Sur le terrain, l'ancien séchoir à tabac doté de façades enduites de goudron est utilisé comme garage. Il dissimule la piscine conçue comme un abreuvoir en béton avec ses larges rebords. Son fond noir fonctionne comme un miroir et reflète l'environnement paysager. Si le bassin n'est pas totalement enterré, c'est aussi pour qu'il puisse être perçu par le troupeau de brebis qui passe chaque jour sur le terrain. Comme pour la maison, une manière délicate de respecter ce qui était déjà là.
TROIS QUESTIONS AUX ARCHITECTES DE L’ATELIER BOTEKO
⇒ Quel impact un projet de résidence secondaire entraîne sur la conception par rapport à une résidence principale ?
Le terme de résidence secondaire peut correspondre à des réalités très différentes : maison de campagne, cabanon d'été, chalet de montagne, retraite de week-end… ce sont autant de lieux de villégiature désignés de la même façon. Il est donc important que l'architecte et son maître d'ouvrage s'interrogent dès le début du projet sur le rôle spécifique de leur résidence secondaire car le quotidien et l'usage diffèrent selon ses propriétaires.
La fréquentation de la maison du projet d'Aillas, soumise au cycle de la vie familiale, a été déterminante dans la conception. La ferme ayant une capacité d'accueil importante devait répondre à deux modes de vie distincts : un usage régulier durant les week-ends par le couple et un usage plus sporadique par le reste de la famille pendant les périodes de vacances. Nous avons donc, en quelque sorte, appliqué le principe des poupées russes : une petite maison de week-end à l'intérieur d'une grande maison de vacances.
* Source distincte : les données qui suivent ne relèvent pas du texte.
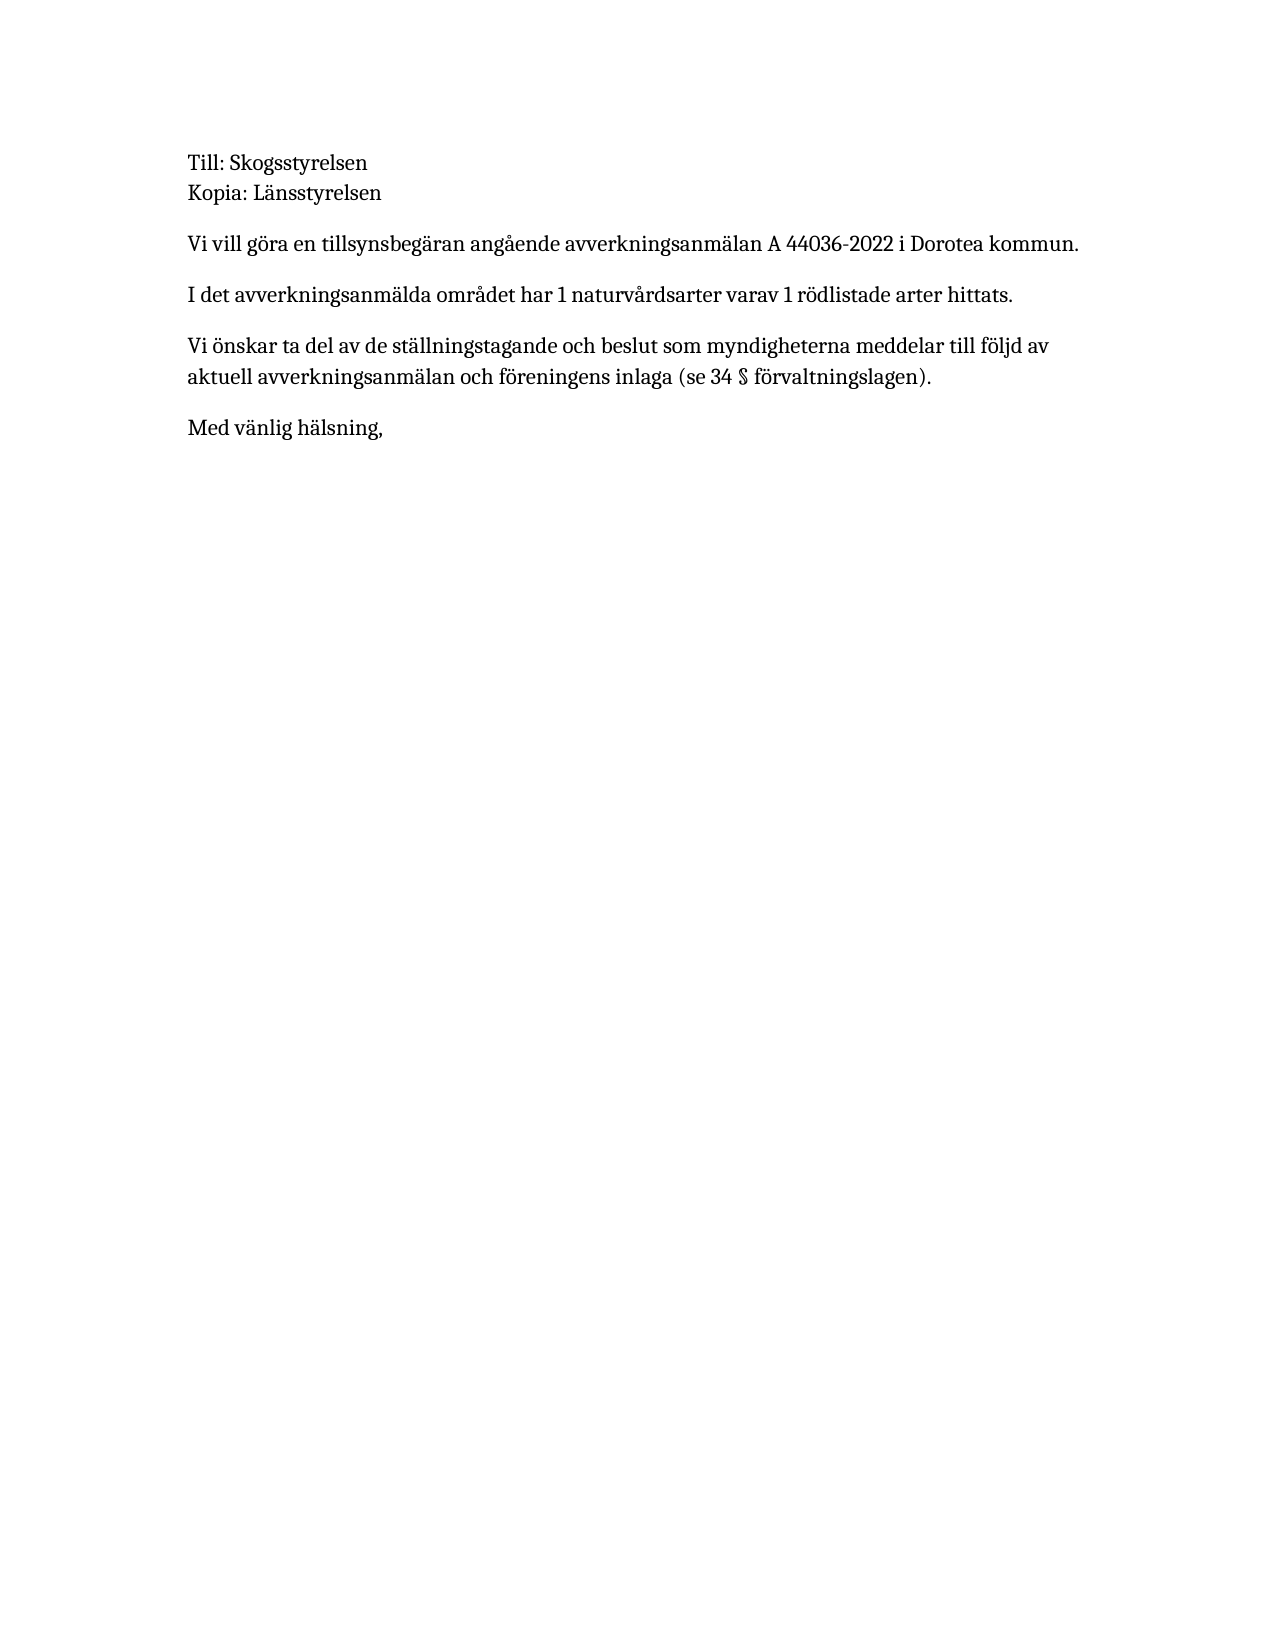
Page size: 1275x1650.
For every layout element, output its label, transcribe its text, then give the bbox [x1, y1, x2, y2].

text Med vänlig hälsning, [187, 414, 1087, 471]
text Till: Skogsstyrelsen Kopia: Länsstyrelsen [187, 150, 1087, 207]
text I det avverkningsanmälda området har 1 naturvårdsarter varav 1 rödlistade arter hittats. [187, 282, 1087, 309]
text Vi önskar ta del av de ställningstagande och beslut som myndigheterna meddelar till följd av aktuell avverkningsanmälan och föreningens inlaga (se 34 § förvaltningslagen). [187, 333, 1087, 390]
text Vi vill göra en tillsynsbegäran angående avverkningsanmälan A 44036-2022 i Dorotea kommun. [187, 231, 1087, 258]
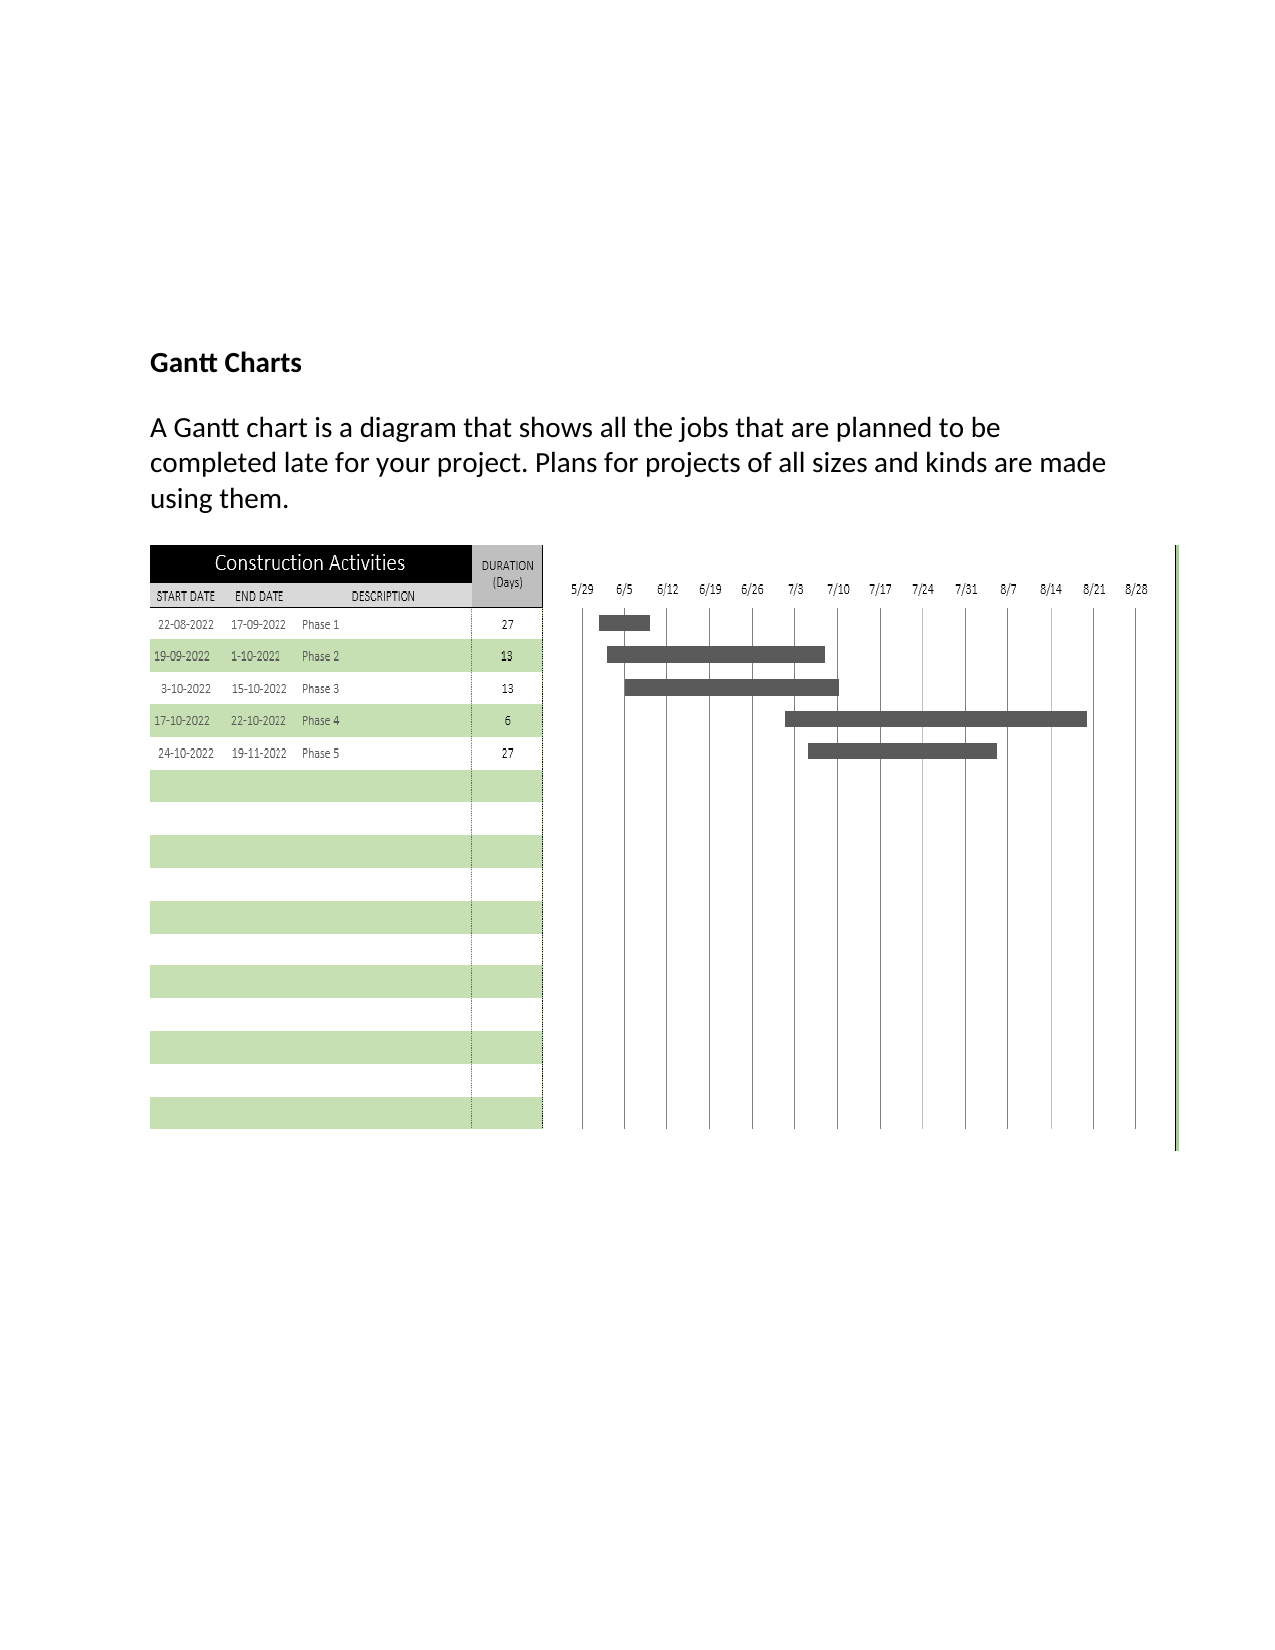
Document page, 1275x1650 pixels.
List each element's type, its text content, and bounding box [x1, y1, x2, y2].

subtitle Gantt Charts [150, 344, 1196, 380]
picture [150, 545, 1179, 1151]
text A Gantt chart is a diagram that shows all the jobs that are planned to be completed late for your project. Plans for projects of all sizes and kinds are made using them. [150, 409, 1109, 516]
⇒ Quels éléments (structurels, techniques, réglementaires…) doivent être impérativement analysés avant de se lancer dans un tel projet de changement de destination ?
Un projet de rénovation lourde nécessite une analyse détaillée du bâtiment existant. L'architecte doit ainsi apporter son expertise quant à l'état d'une charpente, à la stabilité d'un mur en pierre ou d'un plancher, au dimensionnement des fondations, etc. Au terme de cette étude initiale, il définit rapidement la nécessité ou non de collaborer avec un ingénieur. Dans le cas de la restauration de la ferme, une importante reprise des murs en sous-œuvre a été nécessaire afin de pouvoir créer de nouvelles ouvertures sans fragiliser les structures existantes. Un ingénieur local a ainsi déterminé les différentes reprises structurelles à effectuer impérativement avant le démarrage du chantier.
⇒ Quels peuvent être les risques de ce type de projet de rénovation lourde ?
Une rénovation lourde induit des transformations importantes de l'existant et entraîne le risque de dénaturer la structure d'un lieu, d'effacer son histoire et l'atmosphère qui s'en dégage.
L'architecture d'un bâtiment rural est ancrée dans des savoir-faire aujourd'hui disparus. Révéler les qualités intrinsèques de la construction, quel que soit son nouvel usage, a été un des premiers objectifs du projet d'Aillas. Nous avons par exemple conservé et laissé apparente, dans la mesure du possible, la structure existante. Les matériaux (anciens et nouveaux) ont été révélés et conservés dans leur état brut : le béton coffré des nouvelles ouvertures, la nouvelle charpente en croûte de peuplier, les traces des chaînages de renfort ancrés dans les murs, les planches de peuplier des nouvelles cloisons… La perte d'usage d'un bâtiment traditionnel offre la possibilité de multiples rénovations contemporaines qui doivent, selon nous, être en continuité avec le lieu dans lequel elles s'inscrivent.